Pierre Imans building plaque / atelier
Description
This rare atelier tablet once hung inside the historic workshop of Pierre Imans at 10, Rue Crussol, Paris, the legendary address where some of the world’s most exquisite wax mannequins were created.
Crafted in plaster and richly sculpted in deep relief, it depicts an artist at his workbench, carving by lamplight — a romantic tribute to the intimate, painstaking craft behind Imans’ famed figures. The border blooms with carved grapes and foliage, symbols of artistic abundance and the flourishing creativity of Paris during the Belle Époque.
Unlike the monumental black exterior plaque that still adorns the façade of the building today, this tablet served inside the atelier, greeting clients, couturiers, theatre costumiers, and department-store buyers who came to commission wax beauties for their salons and grand vitrines.
With its soft patina, age-cracks, and traces of workshop life, it is a surviving witness to the inner world of Pierre Imans — where sculptors, wig makers, glass-eye specialists and fashion artisans collaborated to bring Parisian fantasies to life.
History
At the dawn of modern display culture, Pierre Imans was the undisputed master of the Paris mannequin. From the late 19th century through the Art Nouveau and Art Deco eras, his wax figures graced the windows of Galeries Lafayette, Le Bon Marché, Printemps, La Samaritaine, and even exhibitions at the Louvre.

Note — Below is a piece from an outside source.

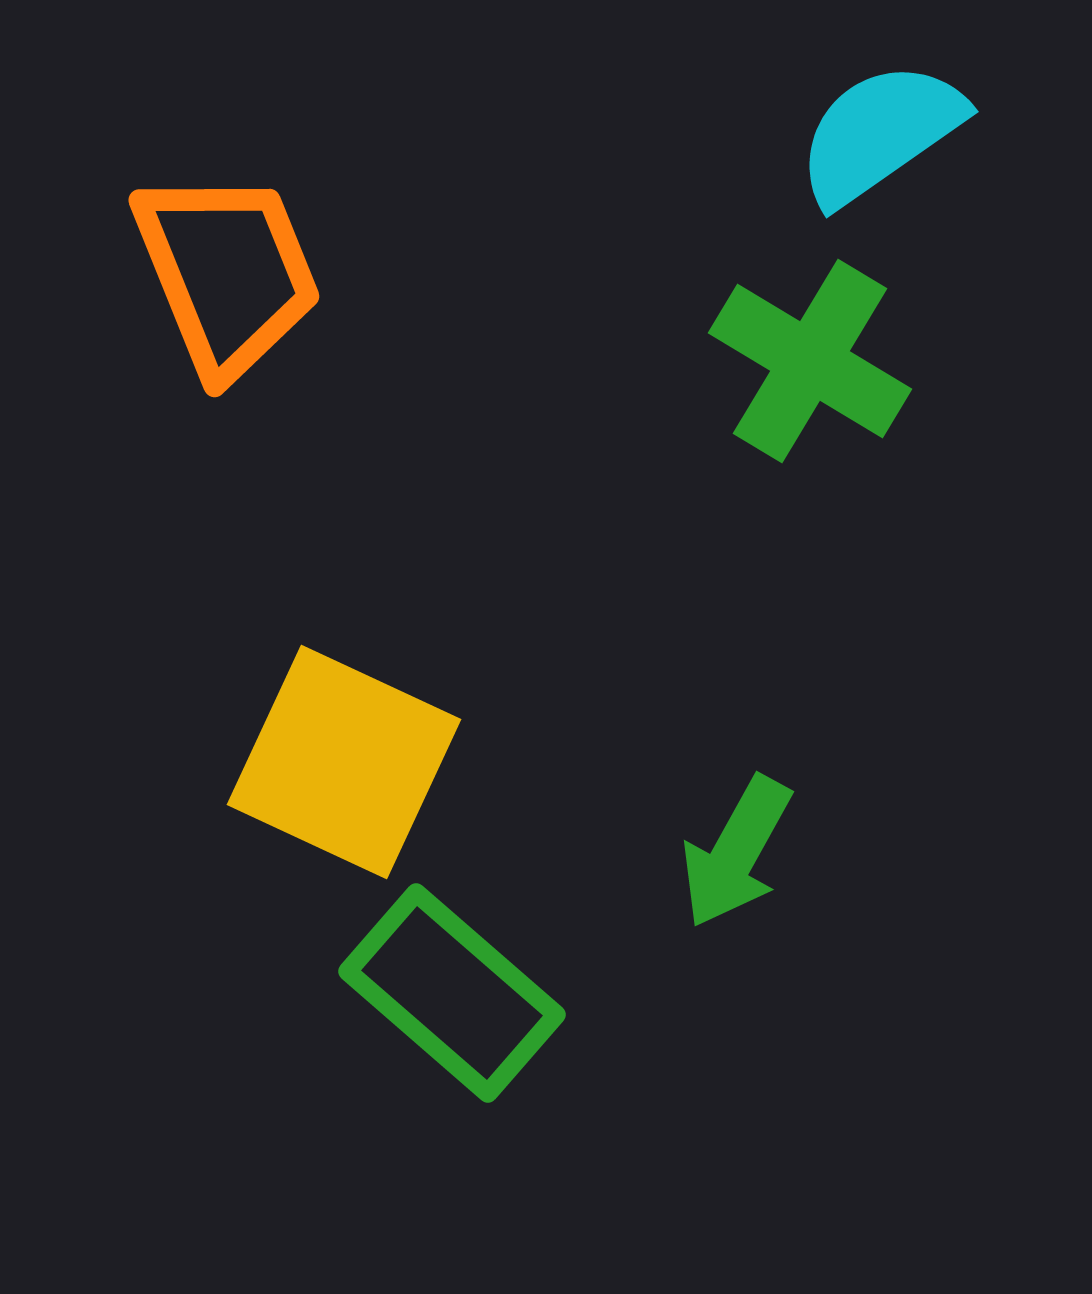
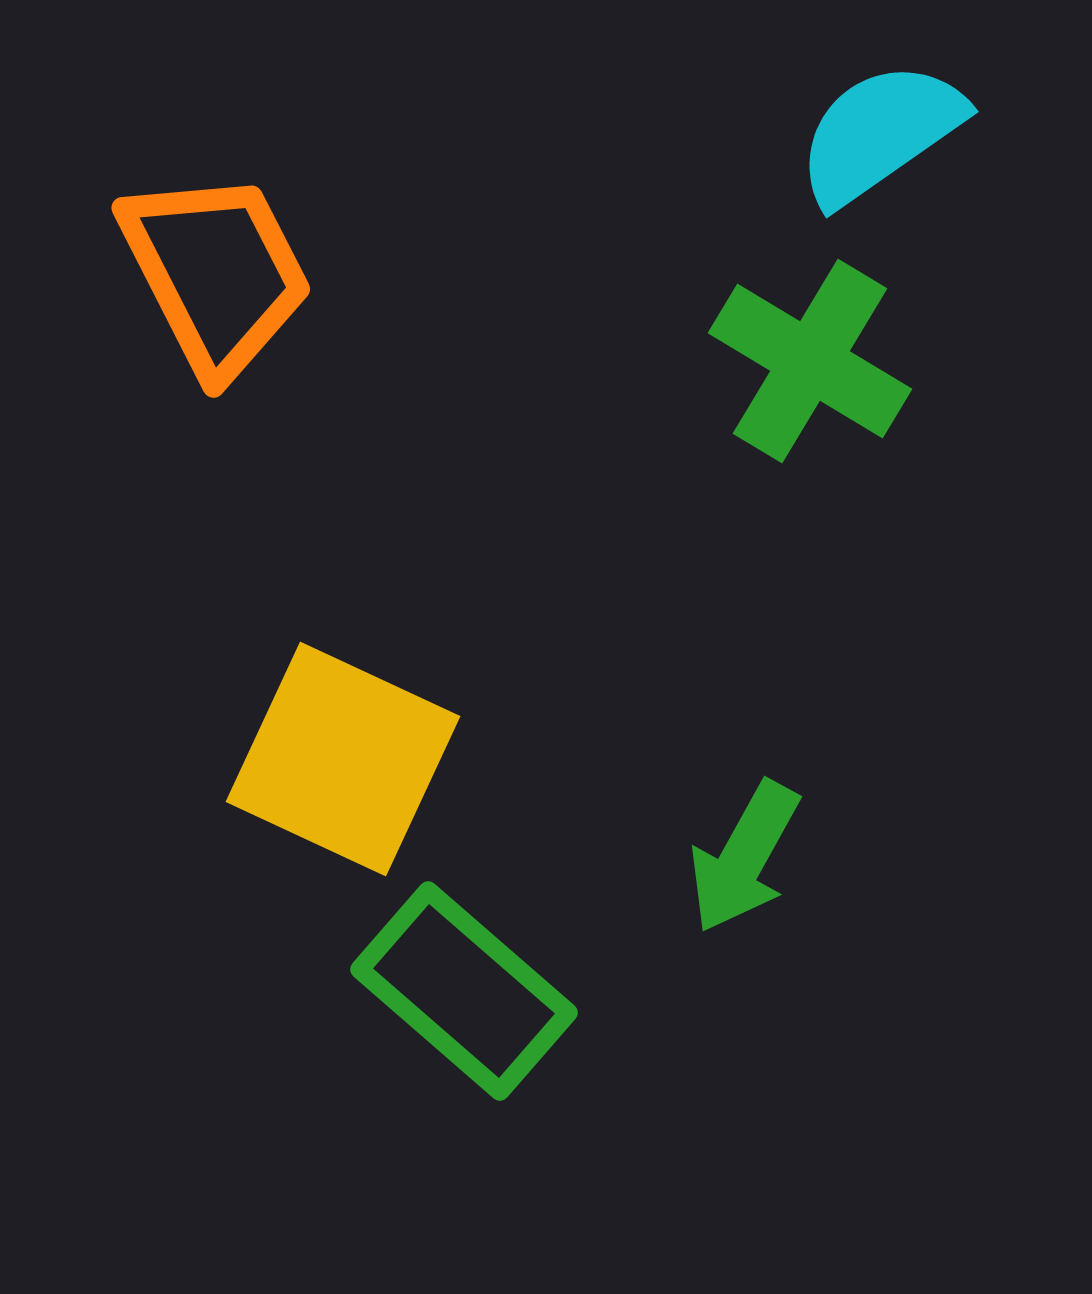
orange trapezoid: moved 11 px left; rotated 5 degrees counterclockwise
yellow square: moved 1 px left, 3 px up
green arrow: moved 8 px right, 5 px down
green rectangle: moved 12 px right, 2 px up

Inside the atelier at Rue Crussol, Imans’ artists sculpted remarkably lifelike mannequins — with glass eyes, real human hair, and couture-quality garments. Their wax figures embodied both fashion and illusion, inspiring wonder in a world before photography and neon stole the stage.
While the large cast-iron plaque with the sculptor motif still remains proudly fixed to the building’s exterior — a Parisian landmark — tablets such as this interior studio piece are almost never seen outside archives or museum holdings.
This example, preserved from within the original atelier, is a relic not only of a building, but of a vanished artistic tradition — when mannequins were not industrial objects, but sculpted masterpieces, each touched by human hands and lit by Parisian imagination.